SPD-Haushaltspolitiker Johannes Kahrs warf Schäuble vor, ohne „handwerklichen Fehler“ bei dieser Steuer sieben Milliarden Euro mehr zur Verfügung zu haben. Aber auch so werde die nächste Bundesregierung „für die Wahlperiode einen zusätzlichen finanziellen Spielraum von 15 Milliarden Euro“ haben.

Im Finanzministerium dämpft man freilich die Erwartungen an weitere Steuerentlastungen mit dem Hinweis, dass die Steuerzahler schon jetzt ordentlich entlastet worden seien. So habe man in den vergangenen Jahren das Kindergeld und steuerliche Freibeträge erhöht und die kalte Progression abgebaut.
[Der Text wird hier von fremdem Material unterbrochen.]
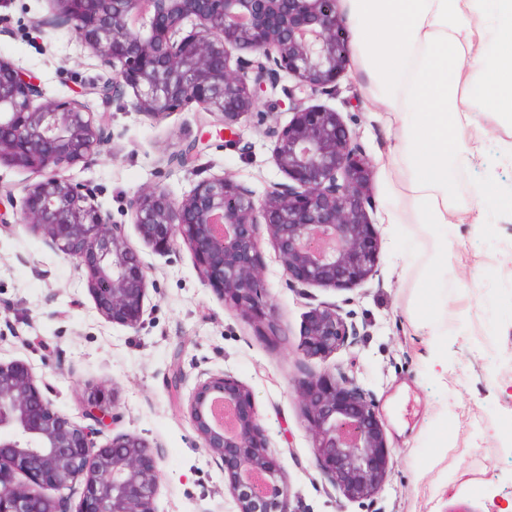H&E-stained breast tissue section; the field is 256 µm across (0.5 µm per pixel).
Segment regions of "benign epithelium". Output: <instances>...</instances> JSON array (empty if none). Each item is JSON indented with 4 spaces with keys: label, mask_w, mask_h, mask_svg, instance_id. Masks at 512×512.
Listing matches in <instances>:
<instances>
[{
    "label": "benign epithelium",
    "mask_w": 512,
    "mask_h": 512,
    "mask_svg": "<svg viewBox=\"0 0 512 512\" xmlns=\"http://www.w3.org/2000/svg\"><path fill=\"white\" fill-rule=\"evenodd\" d=\"M35 27L73 32L108 72L97 88L103 98L130 91L132 109L150 118L195 104L224 126L230 145L260 94L277 88L273 77L295 80L283 89L292 117L272 132V157L288 182L257 196L215 175L180 199L146 186L129 204L142 240L162 253L180 240L188 245L205 281L259 335L277 336L262 233L294 287L350 289L376 275L371 162L339 112L312 103L334 97L350 57L339 0H50ZM106 141L103 116L76 97L46 98L34 76L0 56V164L41 176L21 201L23 224L86 277L100 315L136 329L149 267L95 189L63 174ZM357 335L338 306L321 303L306 316L302 351L325 358ZM297 392L320 474L349 501L375 497L391 449L371 390L344 371L324 370L305 373ZM218 400L234 411L230 432L215 422ZM114 409L107 395L92 393L82 410L91 424H73L28 364L0 362V512H70L75 495L76 512H156L159 454L134 433L97 445L119 419ZM187 410L221 463L237 512H293L248 387L228 372H206Z\"/></svg>",
    "instance_id": "1"
}]
</instances>
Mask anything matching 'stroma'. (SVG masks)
I'll use <instances>...</instances> for the list:
<instances>
[{
  "label": "stroma",
  "mask_w": 512,
  "mask_h": 512,
  "mask_svg": "<svg viewBox=\"0 0 512 512\" xmlns=\"http://www.w3.org/2000/svg\"><path fill=\"white\" fill-rule=\"evenodd\" d=\"M48 8L47 0H0V56L34 75L46 97L80 91L92 111L105 114L103 153L65 174L97 188L99 203L123 223L128 243L150 268L145 322L131 330L103 318L73 264L21 224L20 209L10 208L0 219V360L30 364L48 382L55 408L77 425L89 391L112 394L119 419L97 442L135 433L158 449L157 512H236L224 471L187 413L203 370L228 372L252 390L292 512H502L512 502V274L500 268L512 254V158L503 144L486 141L483 158L453 175L463 196L488 183L484 218L494 230L452 229L456 257L445 277L430 275L418 225L384 223L386 188L377 175L369 215L380 241L379 267L368 281L348 290L290 287L273 246L263 242L265 286L286 337L272 343L202 280L185 244L158 253L143 242L128 202L147 185L178 199L211 175L229 176L259 196L285 182L267 130L288 122L287 97L279 89L263 95L239 122L240 140L232 146L223 131L204 125L195 106L148 118L129 99L93 93L107 73L68 29L35 30ZM358 82L355 66H347L328 105L377 168L386 128ZM195 140L200 156L180 163ZM321 303L349 313L360 334L328 358H309L300 350L302 329ZM437 353L447 369L433 367ZM337 366L373 392L394 451L383 490L361 505L316 469L296 388L303 372ZM176 368L185 376L178 390L169 384Z\"/></svg>",
  "instance_id": "35a3bbf8"
}]
</instances>
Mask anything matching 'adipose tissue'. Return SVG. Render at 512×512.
<instances>
[{
  "label": "adipose tissue",
  "mask_w": 512,
  "mask_h": 512,
  "mask_svg": "<svg viewBox=\"0 0 512 512\" xmlns=\"http://www.w3.org/2000/svg\"><path fill=\"white\" fill-rule=\"evenodd\" d=\"M340 18L359 89L385 115L381 177L408 191L433 267L447 268L450 228L482 223L485 196H458L450 173L491 131L512 136V0H341Z\"/></svg>",
  "instance_id": "adipose-tissue-1"
}]
</instances>
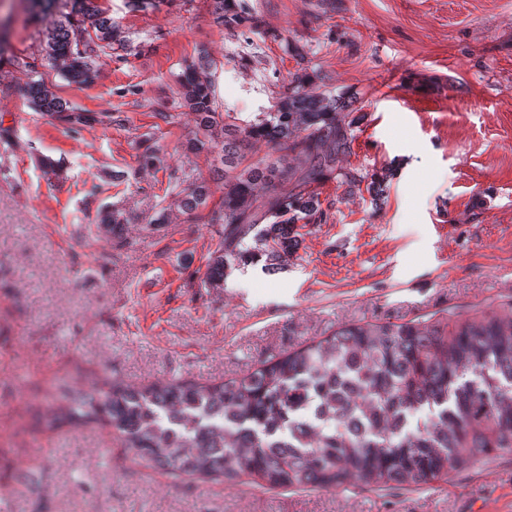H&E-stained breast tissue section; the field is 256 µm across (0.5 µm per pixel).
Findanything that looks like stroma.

Alles in allem seien so fast zwölf Milliarden Euro an Entlastungen zusammengekommen.

Der Haushaltsentwurf für das Jahr 2018, den Schäuble jetzt vorlegen und Anfang September in der allerletzten Bundestagssitzung vor der Wahl verteidigen wird, folgt der bisherigen Linie der großen Koalition: Etwas mehr Geld für Verkehrsinvestitionen, für Bildung und Forschung sowie für innere Sicherheit und für Verteidigung. Den stärksten Zuwachs verzeichnet das Entwicklungsministerium, das mit fast neun Milliarden Euro so viel erhält wie nie zuvor. Die Pkw-Maut ist ab 2019 mit Netto-Einnahmen von 500 Millionen Euro einkalkuliert. Für Zinsen plant Schäuble mittelfristig höhere Ausgaben ein – für den Fall der Zinswende.

Mit Sorge blickt die Spitze des Finanzministeriums auf die Sozialausgaben, für die mehr als die Hälfte des Bundeshaushalts verwendet werden. „Man kann nur alle ermahnen, dass es beim Schreiben der Wahlprogramme nicht gut wäre, auf die Ausweitung der Sozialausgaben zu setzen“, sagte einer von Schäubles Spitzenleuten. Es war nicht klar, ob das der SPD oder auch den Wahlkämpfern der Union galt.